(TASK DESCRIPTION): Please rewrite these lines, changing "locality" to "site" and leaving everything else as it is.

(SUPPLIED DATA):
%%
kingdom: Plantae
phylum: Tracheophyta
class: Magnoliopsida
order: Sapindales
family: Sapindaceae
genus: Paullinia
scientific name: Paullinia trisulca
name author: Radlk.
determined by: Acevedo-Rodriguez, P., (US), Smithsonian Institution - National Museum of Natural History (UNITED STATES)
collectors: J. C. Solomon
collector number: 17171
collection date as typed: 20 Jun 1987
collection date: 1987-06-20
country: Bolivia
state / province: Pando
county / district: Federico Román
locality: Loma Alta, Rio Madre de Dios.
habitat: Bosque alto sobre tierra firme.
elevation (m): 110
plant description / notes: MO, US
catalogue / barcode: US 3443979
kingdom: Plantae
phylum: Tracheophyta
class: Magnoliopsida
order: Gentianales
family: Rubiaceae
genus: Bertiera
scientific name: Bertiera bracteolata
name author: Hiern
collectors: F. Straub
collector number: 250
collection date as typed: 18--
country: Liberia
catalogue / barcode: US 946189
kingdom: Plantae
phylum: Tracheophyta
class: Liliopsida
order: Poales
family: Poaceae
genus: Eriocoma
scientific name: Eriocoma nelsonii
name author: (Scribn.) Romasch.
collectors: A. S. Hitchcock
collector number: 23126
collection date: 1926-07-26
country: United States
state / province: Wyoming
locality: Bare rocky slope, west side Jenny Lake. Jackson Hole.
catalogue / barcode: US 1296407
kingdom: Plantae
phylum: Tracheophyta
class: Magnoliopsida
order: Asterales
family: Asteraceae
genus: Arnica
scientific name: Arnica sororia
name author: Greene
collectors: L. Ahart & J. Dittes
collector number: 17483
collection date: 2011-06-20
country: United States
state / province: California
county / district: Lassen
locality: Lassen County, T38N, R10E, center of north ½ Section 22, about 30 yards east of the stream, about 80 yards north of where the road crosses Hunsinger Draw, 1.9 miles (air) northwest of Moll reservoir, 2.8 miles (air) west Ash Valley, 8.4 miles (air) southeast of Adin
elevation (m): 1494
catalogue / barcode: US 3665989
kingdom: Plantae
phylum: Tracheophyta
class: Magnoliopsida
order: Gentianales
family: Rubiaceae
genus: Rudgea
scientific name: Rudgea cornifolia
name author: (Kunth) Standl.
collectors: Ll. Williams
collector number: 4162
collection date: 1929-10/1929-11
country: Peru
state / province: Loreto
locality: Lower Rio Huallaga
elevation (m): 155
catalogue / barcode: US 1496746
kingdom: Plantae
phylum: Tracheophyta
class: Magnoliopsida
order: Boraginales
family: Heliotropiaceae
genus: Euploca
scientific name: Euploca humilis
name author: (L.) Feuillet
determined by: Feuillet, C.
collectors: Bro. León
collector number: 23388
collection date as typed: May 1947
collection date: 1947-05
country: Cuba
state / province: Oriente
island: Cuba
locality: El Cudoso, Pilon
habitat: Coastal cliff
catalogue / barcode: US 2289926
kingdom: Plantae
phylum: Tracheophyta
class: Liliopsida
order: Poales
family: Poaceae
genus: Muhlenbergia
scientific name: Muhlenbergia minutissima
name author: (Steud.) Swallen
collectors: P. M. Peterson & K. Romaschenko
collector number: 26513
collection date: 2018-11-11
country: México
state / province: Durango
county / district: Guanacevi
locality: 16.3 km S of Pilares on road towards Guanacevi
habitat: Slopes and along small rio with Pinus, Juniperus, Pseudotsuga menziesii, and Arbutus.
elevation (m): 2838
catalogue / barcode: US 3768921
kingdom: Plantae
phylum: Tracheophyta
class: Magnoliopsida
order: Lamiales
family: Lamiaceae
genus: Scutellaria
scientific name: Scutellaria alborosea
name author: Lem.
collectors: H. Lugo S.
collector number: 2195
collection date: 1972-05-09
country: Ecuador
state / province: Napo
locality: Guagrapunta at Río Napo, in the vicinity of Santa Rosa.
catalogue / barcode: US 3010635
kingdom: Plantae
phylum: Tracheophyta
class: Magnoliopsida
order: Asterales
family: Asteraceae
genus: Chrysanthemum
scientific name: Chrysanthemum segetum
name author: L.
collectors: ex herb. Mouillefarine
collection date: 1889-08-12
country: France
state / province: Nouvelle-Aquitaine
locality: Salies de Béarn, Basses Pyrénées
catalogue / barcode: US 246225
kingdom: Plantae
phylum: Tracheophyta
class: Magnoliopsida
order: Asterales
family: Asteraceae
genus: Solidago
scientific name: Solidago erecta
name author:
%%
(TASK OUTPUT):
kingdom: Plantae
phylum: Tracheophyta
class: Magnoliopsida
order: Sapindales
family: Sapindaceae
genus: Paullinia
scientific name: Paullinia trisulca
name author: Radlk.
determined by: Acevedo-Rodriguez, P., (US), Smithsonian Institution - National Museum of Natural History (UNITED STATES)
collectors: J. C. Solomon
collector number: 17171
collection date as typed: 20 Jun 1987
collection date: 1987-06-20
country: Bolivia
state / province: Pando
county / district: Federico Román
site: Loma Alta, Rio Madre de Dios.
habitat: Bosque alto sobre tierra firme.
elevation (m): 110
plant description / notes: MO, US
catalogue / barcode: US 3443979
kingdom: Plantae
phylum: Tracheophyta
class: Magnoliopsida
order: Gentianales
family: Rubiaceae
genus: Bertiera
scientific name: Bertiera bracteolata
name author: Hiern
collectors: F. Straub
collector number: 250
collection date as typed: 18--
country: Liberia
catalogue / barcode: US 946189
kingdom: Plantae
phylum: Tracheophyta
class: Liliopsida
order: Poales
family: Poaceae
genus: Eriocoma
scientific name: Eriocoma nelsonii
name author: (Scribn.) Romasch.
collectors: A. S. Hitchcock
collector number: 23126
collection date: 1926-07-26
country: United States
state / province: Wyoming
site: Bare rocky slope, west side Jenny Lake. Jackson Hole.
catalogue / barcode: US 1296407
kingdom: Plantae
phylum: Tracheophyta
class: Magnoliopsida
order: Asterales
family: Asteraceae
genus: Arnica
scientific name: Arnica sororia
name author: Greene
collectors: L. Ahart & J. Dittes
collector number: 17483
collection date: 2011-06-20
country: United States
state / province: California
county / district: Lassen
site: Lassen County, T38N, R10E, center of north ½ Section 22, about 30 yards east of the stream, about 80 yards north of where the road crosses Hunsinger Draw, 1.9 miles (air) northwest of Moll reservoir, 2.8 miles (air) west Ash Valley, 8.4 miles (air) southeast of Adin
elevation (m): 1494
catalogue / barcode: US 3665989
kingdom: Plantae
phylum: Tracheophyta
class: Magnoliopsida
order: Gentianales
family: Rubiaceae
genus: Rudgea
scientific name: Rudgea cornifolia
name author: (Kunth) Standl.
collectors: Ll. Williams
collector number: 4162
collection date: 1929-10/1929-11
country: Peru
state / province: Loreto
site: Lower Rio Huallaga
elevation (m): 155
catalogue / barcode: US 1496746
kingdom: Plantae
phylum: Tracheophyta
class: Magnoliopsida
order: Boraginales
family: Heliotropiaceae
genus: Euploca
scientific name: Euploca humilis
name author: (L.) Feuillet
determined by: Feuillet, C.
collectors: Bro. León
collector number: 23388
collection date as typed: May 1947
collection date: 1947-05
country: Cuba
state / province: Oriente
island: Cuba
site: El Cudoso, Pilon
habitat: Coastal cliff
catalogue / barcode: US 2289926
kingdom: Plantae
phylum: Tracheophyta
class: Liliopsida
order: Poales
family: Poaceae
genus: Muhlenbergia
scientific name: Muhlenbergia minutissima
name author: (Steud.) Swallen
collectors: P. M. Peterson & K. Romaschenko
collector number: 26513
collection date: 2018-11-11
country: México
state / province: Durango
county / district: Guanacevi
site: 16.3 km S of Pilares on road towards Guanacevi
habitat: Slopes and along small rio with Pinus, Juniperus, Pseudotsuga menziesii, and Arbutus.
elevation (m): 2838
catalogue / barcode: US 3768921
kingdom: Plantae
phylum: Tracheophyta
class: Magnoliopsida
order: Lamiales
family: Lamiaceae
genus: Scutellaria
scientific name: Scutellaria alborosea
name author: Lem.
collectors: H. Lugo S.
collector number: 2195
collection date: 1972-05-09
country: Ecuador
state / province: Napo
site: Guagrapunta at Río Napo, in the vicinity of Santa Rosa.
catalogue / barcode: US 3010635
kingdom: Plantae
phylum: Tracheophyta
class: Magnoliopsida
order: Asterales
family: Asteraceae
genus: Chrysanthemum
scientific name: Chrysanthemum segetum
name author: L.
collectors: ex herb. Mouillefarine
collection date: 1889-08-12
country: France
state / province: Nouvelle-Aquitaine
site: Salies de Béarn, Basses Pyrénées
catalogue / barcode: US 246225
kingdom: Plantae
phylum: Tracheophyta
class: Magnoliopsida
order: Asterales
family: Asteraceae
genus: Solidago
scientific name: Solidago erecta
name author:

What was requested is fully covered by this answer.